The Federal Court has dismissed two infringement actions brought against defendants under subsection 6(1) of the Patented Medicines (Notice of Compliance) Regulations (Regulations), following a common trial on the validity of Canadian Patent No. 2,562,277 (277 Patent). The Court found that all the asserted claims – to uses for treating multiple sclerosis (MS) – were obvious and that some were anticipated. This is the third decision on the merits of an action under the Regulations since they were amended in September 2017. We previously reported on the first and second trial judgments.
The actions. The defendants, Taro and Pharmascience, are both seeking to market their own generic version of Biogen’s FAMPYRA® (fampridine). Both defendants denied infringement and alleged that the 277 Patent was invalid for anticipation, obviousness, and lack of patentable subject matter. The Court heard the invalidity allegations concurrently for both actions, with the two defendants relying on the same evidence, along with the infringement allegations against Taro.
Claim Construction. The Court found that the asserted claims all related to a particular treatment regimen: twice daily (bid) use of a fixed dose of 10 mg of a sustained release fampridine composition (fampridine SR) for improving walking (or increasing walking speed) in MS subjects with a walking disability, for a period of at least two weeks. The improvement must be quantitatively measured and statistically significant given the variability of symptoms and the prevalence of placebo effects in MS treatment.

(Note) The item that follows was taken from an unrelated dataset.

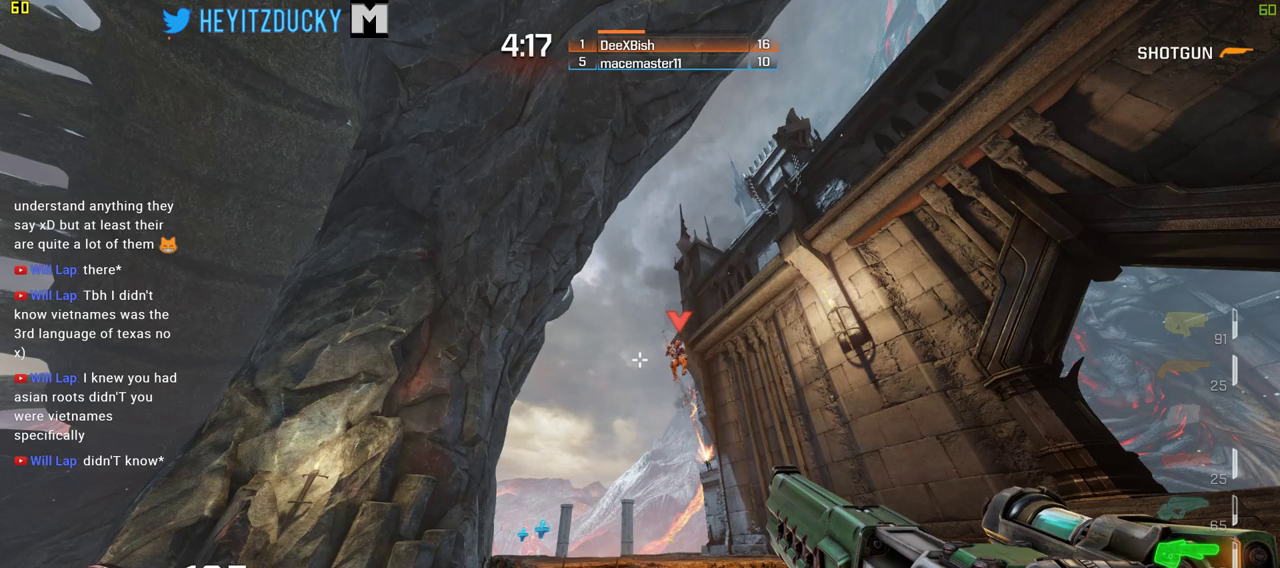
{"keys": ["d", "w"], "mouse": [], "events": [[116, "d", "down"], [350, "w", "up"], [450, "w", "down"]]}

Dependent claims contained further limitations related to the pharmacokinetics or the administration of fampridine SR.
Anticipation. The Court found that four independent claims (without pharmacokinetic and administration limitations) were anticipated by a prior art document (Acorda S-1), which the patentee had publicly filed with the US Securities and Exchange Commission. Acorda S-1 describes two clinical studies (MS-F201, MS-F202) of fampridine SR for treating symptoms of MS. The Court found that Acorda S-1 met the disclosure and enablement requirements of anticipation for the four independent claims:
- The disclosure requirement was met as: 1) Performing the MS-F202 study protocol described in Acorda S-1 would necessarily result in infringement; and 2) results from the MS-F201 study, which would have been understood by the skilled person as showing that 10 mg bid of fampridine SR was associated with a statistically-significant increase in walking speed. Since both the MS-F202 protocol and MS-F201 results were disclosed in the single Acorda S-1 document, the disclosure requirement had been met.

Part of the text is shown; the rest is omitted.